* Provided text

*****

Then the infinitesimal transformation acting on this equation is

$$\begin{array}{c}\hfill x^{*}=x+\xi (x,t,u\left(n\right))\epsilon +O\left({\epsilon }^2\right),\\ \hfill t^{*}=t+\eta (x,t,u\left(n\right))\epsilon +O\left({\epsilon }^2\right),\\ \hfill u^{*}=u+\varphi (x,t,u\left(n\right))\epsilon +O\left({\epsilon }^2\right).\end{array}$$

(12)

The infinitesimal transformation is derived from the following equation

$$\begin{array}{c}\hfill u(x+\epsilon \xi ,t+\epsilon \eta )=u(x,t,u\left(n\right))+\varphi (x,t,u\left(n\right))\epsilon +O\left({\epsilon }^2\right).\end{array}$$

(13)

The Equation (13) is about taking the derivative $\epsilon$ and expanding it; thus, it can be written as follows

$$\begin{array}{c}\hfill {\mathsf{\Delta }}_0=\xi (x,t,u\left(n\right))u_x\left(n\right)+\eta (x,t,u\left(n\right))u_t\left(n\right)-\varphi (x,t,u\left(n\right),n)=0.\end{array}$$

(14)

Equation (14) is called the invariant surface condition of differential–difference equation.

According to the classical Lie symmetry method, the differential–difference Equation (11) is assumed to be invariant under the infinitesimal transformations ${\mathsf{\Delta }}_0$. The non-classical symmetry method adds invariant surface conditions on this basis, which is also invariant under infinitesimal transformations; that is, the governing equations are satisfied for $\mathsf{\Delta }$ and ${\mathsf{\Delta }}_0$ at the same time:

$$\begin{array}{c}\hfill {\mathsf{\Gamma }}^{\left(2\right)}{\mathsf{\Delta }|}_{\{\mathsf{\Delta }=0,{\mathsf{\Delta }}_0=0\}}=0,\end{array}$$

(15)

*****

* Data extract
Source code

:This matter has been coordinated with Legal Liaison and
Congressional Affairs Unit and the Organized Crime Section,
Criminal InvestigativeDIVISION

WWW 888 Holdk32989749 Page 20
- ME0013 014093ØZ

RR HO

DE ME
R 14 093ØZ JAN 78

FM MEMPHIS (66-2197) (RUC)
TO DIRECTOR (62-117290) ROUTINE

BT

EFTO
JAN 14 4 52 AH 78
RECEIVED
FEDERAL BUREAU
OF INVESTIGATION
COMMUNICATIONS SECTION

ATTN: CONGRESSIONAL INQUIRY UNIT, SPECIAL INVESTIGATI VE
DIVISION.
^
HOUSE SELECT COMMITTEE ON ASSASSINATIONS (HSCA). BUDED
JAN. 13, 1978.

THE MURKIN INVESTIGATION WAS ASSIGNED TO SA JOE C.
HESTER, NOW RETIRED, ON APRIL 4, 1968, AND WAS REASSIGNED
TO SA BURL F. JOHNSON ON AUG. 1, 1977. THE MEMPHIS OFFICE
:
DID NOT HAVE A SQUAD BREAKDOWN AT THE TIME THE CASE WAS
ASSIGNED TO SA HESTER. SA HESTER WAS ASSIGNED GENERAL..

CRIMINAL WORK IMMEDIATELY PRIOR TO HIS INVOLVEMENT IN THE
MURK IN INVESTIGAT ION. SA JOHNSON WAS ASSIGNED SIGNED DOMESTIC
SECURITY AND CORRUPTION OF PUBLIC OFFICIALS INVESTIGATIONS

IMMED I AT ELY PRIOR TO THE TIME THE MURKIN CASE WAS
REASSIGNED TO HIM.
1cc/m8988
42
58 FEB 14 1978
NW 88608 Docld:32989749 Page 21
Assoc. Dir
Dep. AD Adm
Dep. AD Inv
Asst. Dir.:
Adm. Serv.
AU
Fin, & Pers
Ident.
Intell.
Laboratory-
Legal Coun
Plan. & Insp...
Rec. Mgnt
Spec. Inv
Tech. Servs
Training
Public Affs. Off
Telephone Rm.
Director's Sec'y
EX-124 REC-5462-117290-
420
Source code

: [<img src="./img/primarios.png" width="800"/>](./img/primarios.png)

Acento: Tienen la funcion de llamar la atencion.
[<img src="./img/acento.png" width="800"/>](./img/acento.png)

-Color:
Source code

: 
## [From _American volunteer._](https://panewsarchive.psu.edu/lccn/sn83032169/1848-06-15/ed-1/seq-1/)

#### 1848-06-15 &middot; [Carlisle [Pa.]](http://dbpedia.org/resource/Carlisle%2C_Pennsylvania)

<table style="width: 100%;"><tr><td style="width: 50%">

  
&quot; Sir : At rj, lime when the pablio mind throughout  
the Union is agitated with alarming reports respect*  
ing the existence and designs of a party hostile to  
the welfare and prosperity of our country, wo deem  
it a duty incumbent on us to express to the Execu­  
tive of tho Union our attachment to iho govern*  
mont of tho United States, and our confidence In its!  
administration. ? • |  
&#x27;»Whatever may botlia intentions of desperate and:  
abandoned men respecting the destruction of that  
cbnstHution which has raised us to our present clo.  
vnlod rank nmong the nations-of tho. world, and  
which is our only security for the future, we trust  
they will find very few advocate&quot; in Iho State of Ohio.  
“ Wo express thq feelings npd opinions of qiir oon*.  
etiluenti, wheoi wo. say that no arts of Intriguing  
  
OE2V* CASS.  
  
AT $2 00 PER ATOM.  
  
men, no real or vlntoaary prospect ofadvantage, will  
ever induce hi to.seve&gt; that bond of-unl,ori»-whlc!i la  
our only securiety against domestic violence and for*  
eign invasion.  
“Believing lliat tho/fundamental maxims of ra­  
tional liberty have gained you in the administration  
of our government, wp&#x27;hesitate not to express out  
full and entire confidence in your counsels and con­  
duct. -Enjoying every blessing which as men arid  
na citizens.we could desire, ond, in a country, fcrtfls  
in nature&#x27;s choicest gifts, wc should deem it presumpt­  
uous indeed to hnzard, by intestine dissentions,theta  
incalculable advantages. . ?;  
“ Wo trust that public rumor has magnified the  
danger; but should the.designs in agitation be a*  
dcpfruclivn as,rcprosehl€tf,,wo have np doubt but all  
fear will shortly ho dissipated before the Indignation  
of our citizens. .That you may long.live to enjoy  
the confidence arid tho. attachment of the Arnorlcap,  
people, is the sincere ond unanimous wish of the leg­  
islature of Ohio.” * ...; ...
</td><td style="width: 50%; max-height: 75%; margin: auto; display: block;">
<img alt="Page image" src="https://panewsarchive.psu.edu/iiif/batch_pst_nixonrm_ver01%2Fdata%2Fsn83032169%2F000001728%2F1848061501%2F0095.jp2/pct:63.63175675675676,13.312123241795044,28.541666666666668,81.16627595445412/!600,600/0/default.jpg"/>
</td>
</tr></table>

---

*****

* Work request
Please continue the passage on the non-classical symmetry method for differential–difference equations from the point where it stops.

* The answer
where the infinitesimal generator is

$$\mathsf{\Gamma }=\xi (x,t,u\left(n\right))\frac{\partial }{\partial x}+\eta (x,t,u\left(n\right))\frac{\partial }{\partial t}+\varphi (x,t,u\left(n\right),n)\frac{\partial }{\partial u\left(n\right)}.$$

(16)

For the convenience of later calculation, the first order and second order continuation are given respectively

$$\begin{array}{c}{\mathsf{\Gamma }}^{\left(1\right)}=\mathsf{\Gamma }+{\displaystyle \sum _{i=n-L}^{n+M}}{\varphi }_{\left[x\right]}(x,t,u\left(i\right),i)\frac{\partial }{\partial u_x\left(i\right)}+{\displaystyle \sum _{i=n-L}^{n+M}}{\varphi }_{\left[t\right]}(x,t,u\left(i\right),i)\frac{\partial }{\partial u_t\left(i\right)},\hfill \\ {\mathsf{\Gamma }}^{\left(2\right)}={\mathsf{\Gamma }}^{\left(1\right)}+{\displaystyle \sum _{i=n-L}^{n+M}}{\varphi }_{\left[xx\right]}(x,t,u\left(i\right),i)\frac{\partial }{\partial u_{xx}\left(i\right)}+{\displaystyle \sum _{i=n-L}^{n+M}}{\varphi }_{\left[xt\right]\left(i\right)}(x,t,u\left(i\right),i)\frac{\partial }{\partial u_{xt}\left(i\right)}\hfill \\ +{\displaystyle \sum _{i=n-L}^{n+M}}{\varphi }_{\left[tt\right]}(x,t,u\left(i\right),i)\frac{\partial }{\partial u_{tt}\left(i\right)},\hfill \end{array}$$

(17)

where $n-L\le i\le n+M$, $L,M$ are non-negative integers, for short $\xi (x,t,u(n\left)\right)=\xi$, $\eta (x,t,u(n\left)\right)=\eta$, $\varphi (x,t,u(i),i)=\varphi \left(i\right)$; hence,

$$\begin{array}{c}\hfill {\varphi }_{\left[x\right]}\left(i\right)=D_x(\varphi \left(i\right)-\xi u_x\left(i\right)-\eta u_t\left(i\right))+\xi u_{xx}\left(i\right)+\eta u_{xt}\left(i\right),\end{array}$$

(18)

$$\begin{array}{c}\hfill {\varphi }_{\left[t\right]}\left(i\right)=D_t(\varphi \left(i\right)-\xi u_x\left(i\right)-\eta u_t\left(i\right))+\xi u_{xt}\left(i\right)+\eta u_{tt}\left(i\right),\end{array}$$

(19)

$$\begin{array}{c}\hfill {\varphi }_{\left[xx\right]}\left(i\right)=D_{xx}(\varphi \left(i\right)-\xi u_x\left(i\right)-\eta u_t\left(i\right))+\xi u_{xxx}\left(i\right)+\eta u_{xxt}\left(i\right),\end{array}$$

(20)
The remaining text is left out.